[Recorded data]
---*---
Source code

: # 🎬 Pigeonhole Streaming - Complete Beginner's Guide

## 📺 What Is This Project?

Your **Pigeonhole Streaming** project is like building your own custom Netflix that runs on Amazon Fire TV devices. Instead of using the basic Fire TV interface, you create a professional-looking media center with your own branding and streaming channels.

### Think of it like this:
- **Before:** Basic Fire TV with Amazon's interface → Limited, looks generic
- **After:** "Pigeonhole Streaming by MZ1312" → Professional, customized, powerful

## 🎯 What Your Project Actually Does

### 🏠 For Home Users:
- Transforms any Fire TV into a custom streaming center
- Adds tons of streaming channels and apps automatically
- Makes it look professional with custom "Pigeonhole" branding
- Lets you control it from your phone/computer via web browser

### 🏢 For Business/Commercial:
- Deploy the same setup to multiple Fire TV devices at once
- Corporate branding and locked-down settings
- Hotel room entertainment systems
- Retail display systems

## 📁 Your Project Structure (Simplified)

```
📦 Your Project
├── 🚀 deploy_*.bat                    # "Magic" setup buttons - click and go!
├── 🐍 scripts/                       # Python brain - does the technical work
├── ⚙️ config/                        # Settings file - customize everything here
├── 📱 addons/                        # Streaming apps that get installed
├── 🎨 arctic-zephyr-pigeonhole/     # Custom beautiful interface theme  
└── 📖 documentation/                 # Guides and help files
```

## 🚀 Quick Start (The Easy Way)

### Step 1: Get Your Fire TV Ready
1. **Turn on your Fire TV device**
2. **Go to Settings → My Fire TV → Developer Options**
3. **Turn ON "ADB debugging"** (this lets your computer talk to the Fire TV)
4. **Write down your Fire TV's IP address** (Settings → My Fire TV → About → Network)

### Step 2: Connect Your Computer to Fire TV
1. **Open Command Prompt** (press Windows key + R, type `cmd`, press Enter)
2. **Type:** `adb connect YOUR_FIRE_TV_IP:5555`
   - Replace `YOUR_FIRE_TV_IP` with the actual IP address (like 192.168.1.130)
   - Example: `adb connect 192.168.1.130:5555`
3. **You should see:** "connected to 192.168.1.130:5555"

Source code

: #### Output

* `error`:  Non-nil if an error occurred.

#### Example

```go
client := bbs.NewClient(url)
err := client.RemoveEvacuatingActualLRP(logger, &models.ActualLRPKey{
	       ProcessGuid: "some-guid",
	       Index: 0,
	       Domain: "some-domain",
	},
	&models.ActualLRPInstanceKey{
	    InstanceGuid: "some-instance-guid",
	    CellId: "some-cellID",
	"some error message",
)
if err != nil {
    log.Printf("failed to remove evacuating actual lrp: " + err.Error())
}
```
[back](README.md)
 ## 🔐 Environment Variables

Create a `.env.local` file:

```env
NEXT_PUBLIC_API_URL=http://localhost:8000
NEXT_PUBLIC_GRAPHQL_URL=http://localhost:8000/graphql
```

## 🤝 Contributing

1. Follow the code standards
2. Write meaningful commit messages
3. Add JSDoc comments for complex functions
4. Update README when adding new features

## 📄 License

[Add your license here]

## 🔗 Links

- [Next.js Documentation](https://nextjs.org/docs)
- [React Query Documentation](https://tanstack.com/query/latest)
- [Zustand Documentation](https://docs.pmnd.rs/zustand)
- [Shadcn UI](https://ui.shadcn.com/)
---*---
Every line in the data above that includes the word "localhost" should be copied.

=== Solution for this problem ===
NEXT_PUBLIC_API_URL=http://localhost:8000
NEXT_PUBLIC_GRAPHQL_URL=http://localhost:8000/graphql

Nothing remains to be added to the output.